- Extrait étudié -
58Pour cela, sa stratégie consiste à déjouer tout mensonge ou flatterie chez son interlocuteur, de même qu’elle s’interdit elle-même de recourir à la feinte. L’héroïne tragique sait donc renverser le jeu à son avantage : son ethos lui interdit de se soumettre au rôle inférieur et soumis que le rituel galant pourrait lui imposer ; plus encore que l’héroïne de comédie, cette figure fait donc du compliment un devoir qu’on lui rend77.

59Or, dans le cadre de la tragédie, l’inscription des paroles de la civilité au sein des rituels et cérémonies de cour explique qu’elles puissent justement être perçues comme un vernis mensonger et comme un carcan dont l’héroïne doit se libérer lorsque son pouvoir est spolié ou menacé. Le personnage s’affranchit alors temporairement des règles pour adopter une parole libre et franche, présentée comme antithétique de la modération polie :

J’ai rendu jusqu’ici cette reconnaissance
À ces soins tant vantés d’élever mon enfance,
Que tant qu’on m’a laissée en quelque liberté,
J’ai voulu me défendre avec civilité :
Mais puisqu’on use enfin d’un pouvoir tyrannique,
Je vois bien qu’à mon tour il faut que je m’explique,
Que je me montre entière à l’injuste fureur,
Et parle à mon tyran en fille d’empereur78.

60Seule survivante connue de l’empereur Maurice, dont Phocas a usurpé la place, Pulchérie refuse d’épouser Martian, le fils de celui-ci, pour des motifs à la fois politiques et amoureux : elle ne veut ni légitimer la tyrannie de Phocas, à qui elle s’adresse ici, ni en épouser un autre que celui qu’elle aime, Léonce (sous les traits duquel se cache en fait Martian, dont l’identité a été usurpée). L’imposture de Phocas justifie l’attitude de l’héroïne, qui se libère des convenances civiles afin de défendre son honneur et de laisser parler son véritable genus, celui de « fille d’empereur ».

61Rodogune, quant à elle, adopte une autre stratégie dans sa rivalité avec Cléopâtre : elle choisit de jouer pleinement le jeu de la civilité courtoise en en faisant un moyen au service de ses fins ; elle réclame en effet la tête de la reine de Syrie aux propres fils de celle-ci, qui l’aiment tous deux, en mettant sa main à ce prix. Après avoir, dans une scène de monologue, rejeté l’idée d’utiliser ses charmes auprès de ses amants pour qu’ils prennent son parti contre leur mère, qui leur a elle-même demandé sa mort79, elle ose enfin « bris[er] avec honneur [s]on illustre esclavage » et « reprendre un cœur pour aimer, et haïr80 ». Double de sa rivale, elle se « fai[t] connaître » en marchandant son amour :

C’est à vous de choisir mon amour, ou ma haine,
J’aime les fils du roi, je hais ceux de la reine,
Réglez-vous là-dessus, et sans plus me presser
Voyez auquel des deux vous voulez renoncer81.

- Matériel fourni -

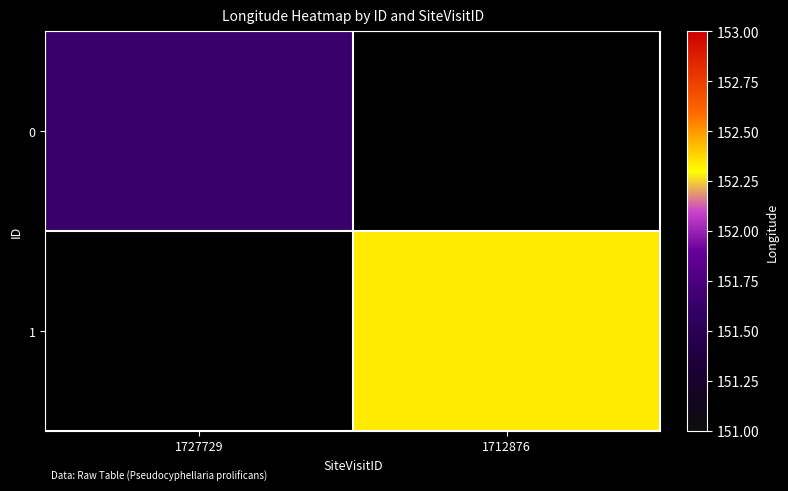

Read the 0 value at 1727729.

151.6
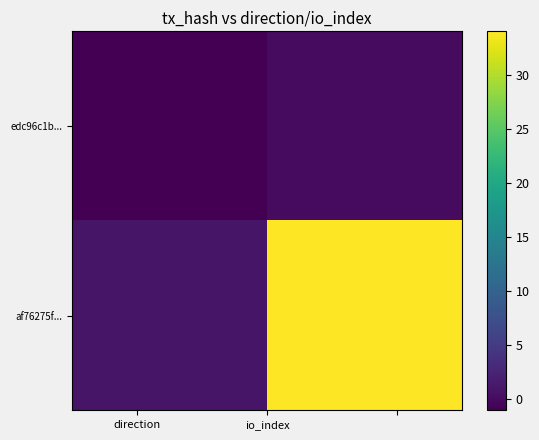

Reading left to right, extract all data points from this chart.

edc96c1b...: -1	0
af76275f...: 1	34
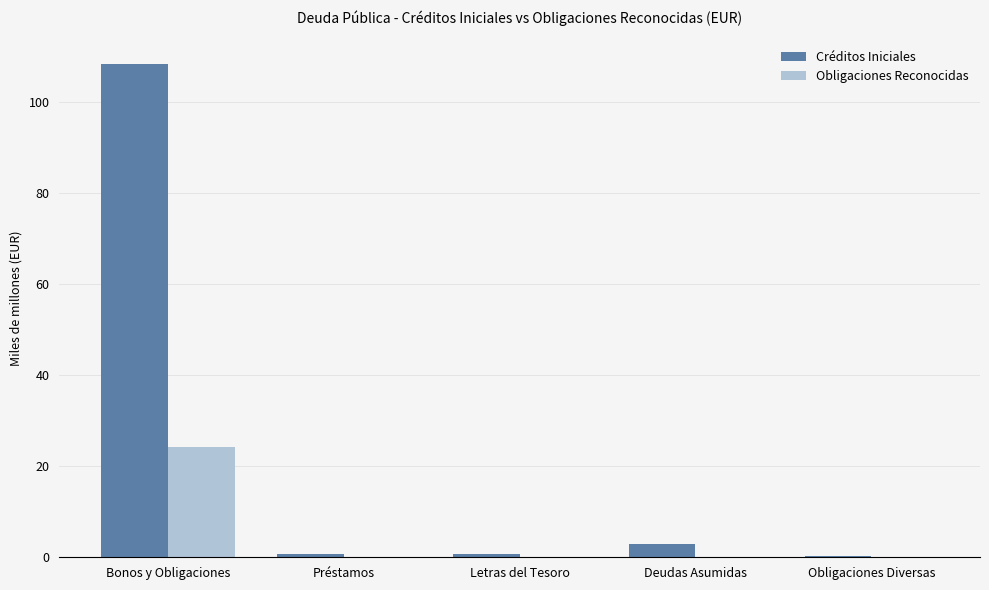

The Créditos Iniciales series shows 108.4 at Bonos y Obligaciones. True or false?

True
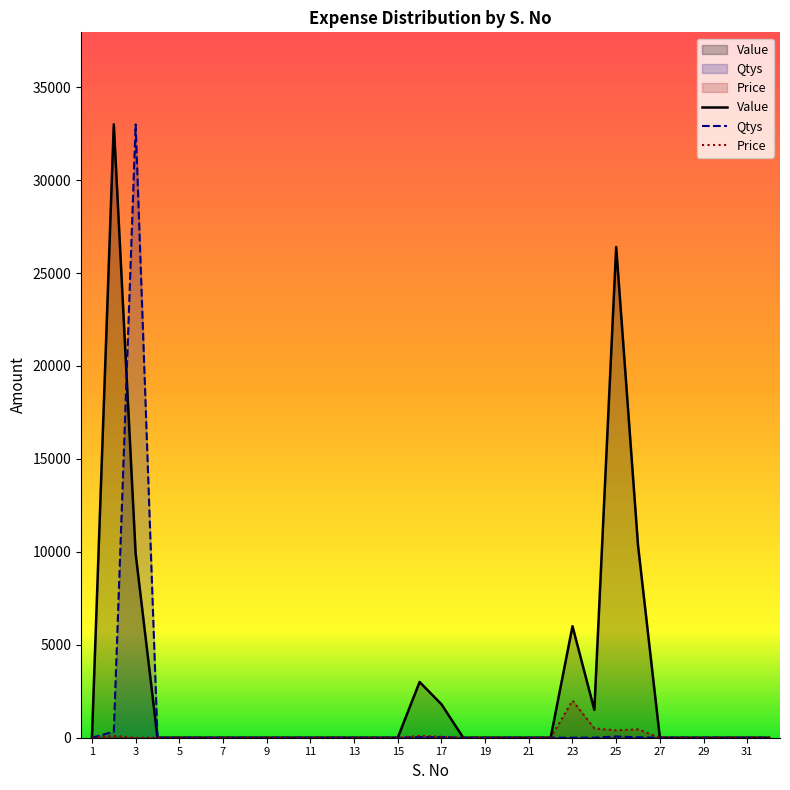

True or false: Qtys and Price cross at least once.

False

- Consignes de travail -
1/ Recopiez fidèlement, dans l'extrait sur l'héroïne tragique, le passage qui va de « J’ai rendu jusqu’ici » jusqu'à « en fille d’empereur78. ».
2/ Relevez tous les noms propres de personnes cités dans l'extrait sur l'héroïne tragique.

- Corrigés des consignes -
1/
J’ai rendu jusqu’ici cette reconnaissance
À ces soins tant vantés d’élever mon enfance,
Que tant qu’on m’a laissée en quelque liberté,
J’ai voulu me défendre avec civilité :
Mais puisqu’on use enfin d’un pouvoir tyrannique,
Je vois bien qu’à mon tour il faut que je m’explique,
Que je me montre entière à l’injuste fureur,
Et parle à mon tyran en fille d’empereur78.

2/ Maurice, Phocas, Pulchérie, Martian, Léonce, Rodogune, Cléopâtre